Your objective: Copy the following data line for line, without altering anything.

[Saved entries]
______________________________

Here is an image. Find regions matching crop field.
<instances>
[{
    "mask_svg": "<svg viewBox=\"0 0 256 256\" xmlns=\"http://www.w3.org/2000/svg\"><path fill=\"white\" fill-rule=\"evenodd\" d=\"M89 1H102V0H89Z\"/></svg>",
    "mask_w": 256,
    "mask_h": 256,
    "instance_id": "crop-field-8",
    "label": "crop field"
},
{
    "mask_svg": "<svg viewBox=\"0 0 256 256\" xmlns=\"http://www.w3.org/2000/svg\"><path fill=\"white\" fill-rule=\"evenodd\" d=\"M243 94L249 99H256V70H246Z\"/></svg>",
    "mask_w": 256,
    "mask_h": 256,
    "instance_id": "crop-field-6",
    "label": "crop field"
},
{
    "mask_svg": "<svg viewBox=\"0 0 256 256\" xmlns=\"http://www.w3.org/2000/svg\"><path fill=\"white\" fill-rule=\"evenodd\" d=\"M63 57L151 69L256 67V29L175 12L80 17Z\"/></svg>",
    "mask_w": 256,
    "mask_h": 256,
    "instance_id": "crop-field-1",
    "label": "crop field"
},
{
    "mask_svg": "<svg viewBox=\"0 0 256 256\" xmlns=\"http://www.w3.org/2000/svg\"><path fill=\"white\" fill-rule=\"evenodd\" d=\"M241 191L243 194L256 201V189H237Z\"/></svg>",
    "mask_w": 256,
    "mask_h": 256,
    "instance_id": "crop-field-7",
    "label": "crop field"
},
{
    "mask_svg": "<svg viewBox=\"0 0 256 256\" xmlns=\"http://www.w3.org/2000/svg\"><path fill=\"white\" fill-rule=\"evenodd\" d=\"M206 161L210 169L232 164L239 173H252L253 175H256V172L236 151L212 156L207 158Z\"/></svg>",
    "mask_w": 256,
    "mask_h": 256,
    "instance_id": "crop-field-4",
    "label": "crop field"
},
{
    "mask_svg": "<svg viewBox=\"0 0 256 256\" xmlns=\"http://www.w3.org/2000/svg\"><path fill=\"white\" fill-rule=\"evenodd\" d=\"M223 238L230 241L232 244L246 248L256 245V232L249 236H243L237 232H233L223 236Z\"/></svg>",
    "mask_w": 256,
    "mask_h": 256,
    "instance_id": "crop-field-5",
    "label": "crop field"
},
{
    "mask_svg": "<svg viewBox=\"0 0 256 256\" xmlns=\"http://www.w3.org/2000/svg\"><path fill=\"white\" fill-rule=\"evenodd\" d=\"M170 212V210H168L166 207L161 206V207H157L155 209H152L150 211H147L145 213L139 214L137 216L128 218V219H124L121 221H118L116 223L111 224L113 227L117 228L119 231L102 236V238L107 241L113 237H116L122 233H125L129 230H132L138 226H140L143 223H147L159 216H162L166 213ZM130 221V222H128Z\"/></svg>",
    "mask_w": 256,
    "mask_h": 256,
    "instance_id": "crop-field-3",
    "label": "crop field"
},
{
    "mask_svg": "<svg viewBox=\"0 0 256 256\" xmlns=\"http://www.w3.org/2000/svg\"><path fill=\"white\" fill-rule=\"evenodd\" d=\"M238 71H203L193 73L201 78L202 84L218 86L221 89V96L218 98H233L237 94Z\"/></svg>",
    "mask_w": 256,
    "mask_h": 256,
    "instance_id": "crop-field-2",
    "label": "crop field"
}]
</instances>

______________________________

In response:
Here is an image. Find regions matching crop field.
<instances>
[{
    "mask_svg": "<svg viewBox=\"0 0 256 256\" xmlns=\"http://www.w3.org/2000/svg\"><path fill=\"white\" fill-rule=\"evenodd\" d=\"M89 1H102V0H89Z\"/></svg>",
    "mask_w": 256,
    "mask_h": 256,
    "instance_id": "crop-field-8",
    "label": "crop field"
},
{
    "mask_svg": "<svg viewBox=\"0 0 256 256\" xmlns=\"http://www.w3.org/2000/svg\"><path fill=\"white\" fill-rule=\"evenodd\" d=\"M243 94L249 99H256V70H246Z\"/></svg>",
    "mask_w": 256,
    "mask_h": 256,
    "instance_id": "crop-field-6",
    "label": "crop field"
},
{
    "mask_svg": "<svg viewBox=\"0 0 256 256\" xmlns=\"http://www.w3.org/2000/svg\"><path fill=\"white\" fill-rule=\"evenodd\" d=\"M63 57L151 69L256 67V29L175 12L80 17Z\"/></svg>",
    "mask_w": 256,
    "mask_h": 256,
    "instance_id": "crop-field-1",
    "label": "crop field"
},
{
    "mask_svg": "<svg viewBox=\"0 0 256 256\" xmlns=\"http://www.w3.org/2000/svg\"><path fill=\"white\" fill-rule=\"evenodd\" d=\"M241 191L243 194L256 201V189H237Z\"/></svg>",
    "mask_w": 256,
    "mask_h": 256,
    "instance_id": "crop-field-7",
    "label": "crop field"
},
{
    "mask_svg": "<svg viewBox=\"0 0 256 256\" xmlns=\"http://www.w3.org/2000/svg\"><path fill=\"white\" fill-rule=\"evenodd\" d=\"M206 161L210 169L232 164L239 173H252L253 175H256V172L236 151L212 156L207 158Z\"/></svg>",
    "mask_w": 256,
    "mask_h": 256,
    "instance_id": "crop-field-4",
    "label": "crop field"
},
{
    "mask_svg": "<svg viewBox=\"0 0 256 256\" xmlns=\"http://www.w3.org/2000/svg\"><path fill=\"white\" fill-rule=\"evenodd\" d=\"M223 238L230 241L232 244L246 248L256 245V232L249 236H243L237 232H233L223 236Z\"/></svg>",
    "mask_w": 256,
    "mask_h": 256,
    "instance_id": "crop-field-5",
    "label": "crop field"
},
{
    "mask_svg": "<svg viewBox=\"0 0 256 256\" xmlns=\"http://www.w3.org/2000/svg\"><path fill=\"white\" fill-rule=\"evenodd\" d=\"M170 212V210H168L166 207L161 206V207H157L155 209H152L150 211H147L145 213L139 214L137 216L128 218V219H124L121 221H118L116 223L111 224L113 227L117 228L119 231L102 236V238L107 241L113 237H116L122 233H125L129 230H132L138 226H140L143 223H147L159 216H162L166 213ZM130 221V222H128Z\"/></svg>",
    "mask_w": 256,
    "mask_h": 256,
    "instance_id": "crop-field-3",
    "label": "crop field"
},
{
    "mask_svg": "<svg viewBox=\"0 0 256 256\" xmlns=\"http://www.w3.org/2000/svg\"><path fill=\"white\" fill-rule=\"evenodd\" d=\"M238 71H203L193 73L201 78L202 84L218 86L221 89V96L218 98H233L237 94Z\"/></svg>",
    "mask_w": 256,
    "mask_h": 256,
    "instance_id": "crop-field-2",
    "label": "crop field"
}]
</instances>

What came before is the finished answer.